According to a story from BioSpace, the current standard approaches for drug development aren’t well suited for rare diseases, which have unique characteristics in comparison to more widespread illnesses. As a result, Peter Marks, of the US Food and Drug Administration (FDA) Center for Biologics Evaluation and Research, argued for greater flexibility when evaluating possible treatments for them, such as gene therapies. Marks pushed for a single-arm, non-randomized trial approach during a recent panel conversation.

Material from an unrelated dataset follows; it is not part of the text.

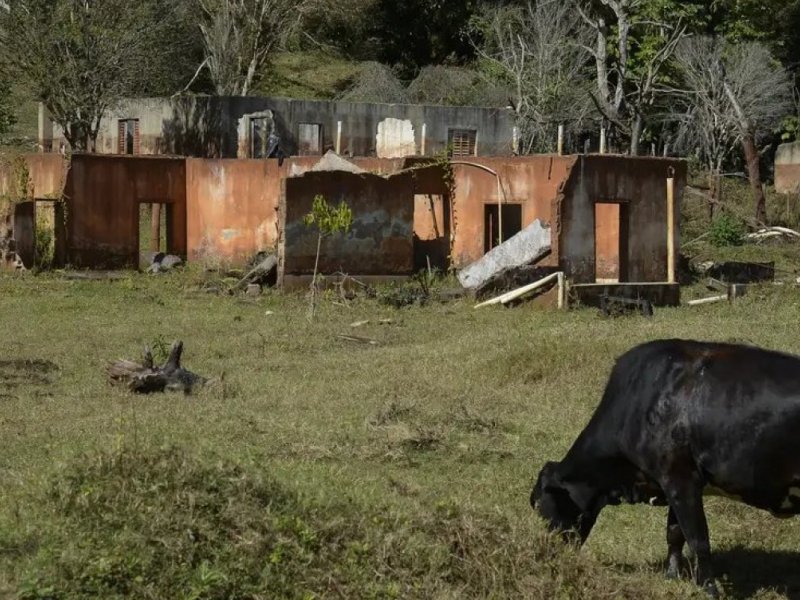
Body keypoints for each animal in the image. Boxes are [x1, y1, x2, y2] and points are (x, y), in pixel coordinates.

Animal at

“There are many rare diseases affecting dozens to a few hundred individuals in the United States where the concept of trying to do a randomized trial is very challenging at best and impossible at worst.” – Peter Marks, director, Center for Biologics Evaluation and Research, FDA

With such small pools of patients, many might hesitate to get involved in a randomized trial, and in other cases, only smaller trials are possible. There is no single established approach for gene therapy trials, which are typically developed for rare genetic disorders.

Genetic medicine consultant and former biotech CMO Suyash Prasad believes that a single arm trial would be most effective in a non-heterogenous patient population, with a biological or mechanistic endpoint, a consistent pattern of disease progression, and substantial efficacy in a meaningful number of the patient population:

“If you have a subtle improvement, if you see only the improvement in one or two endpoints . . . if there’s a very heterogeneous disease population, then it becomes much harder to run a single-arm study.” – Suyash Prasad

Marks largely agreed with this; a treatment evaluated in such a trial would need to have a more significant effect in order to render a control group moot. 

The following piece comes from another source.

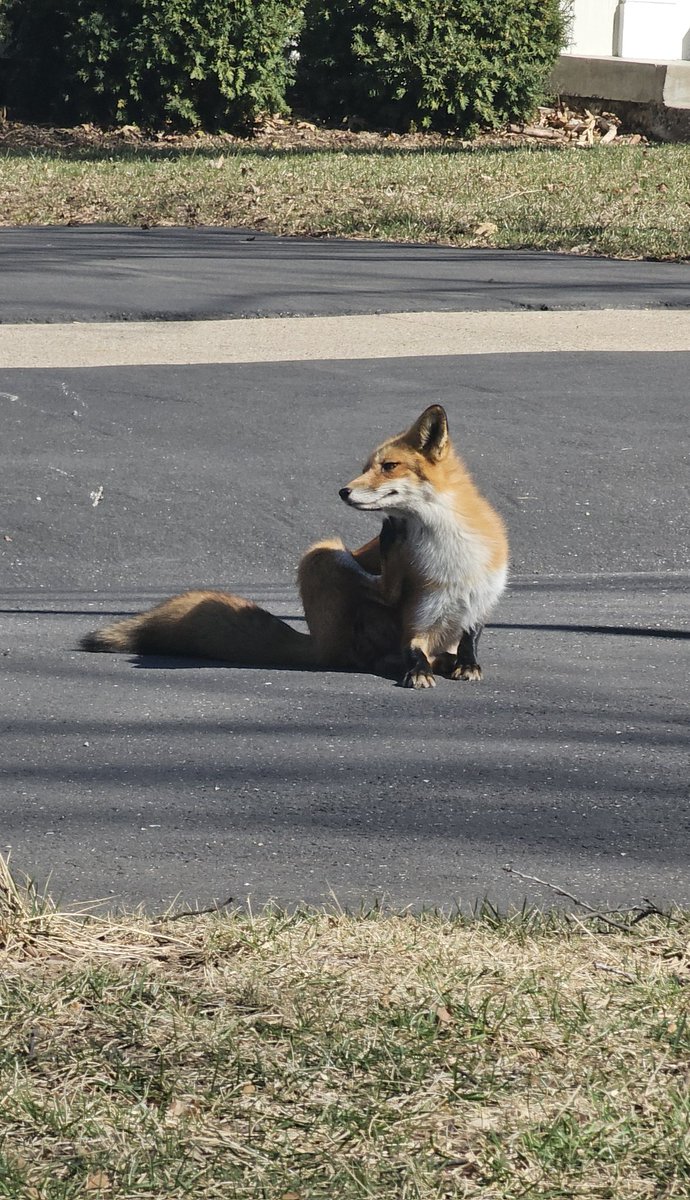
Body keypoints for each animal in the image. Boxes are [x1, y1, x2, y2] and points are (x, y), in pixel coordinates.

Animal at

Accelerated Approval protocol is likely to play a role in this area of therapy development going forward, in which surrogate endpoints (based on biomarkers) that suggest clinical improvement can be used to approve a therapy more rapidly, with further confirmatory trials taking place later on. However, the pacing of these trials is important, with some experts, such as Holly Fernandez Lynch, calling for trials to already to be underway when Accelerated Approval is granted.

Future approaches could involve a trial design with both biomarker endpoints and clinical endpoints.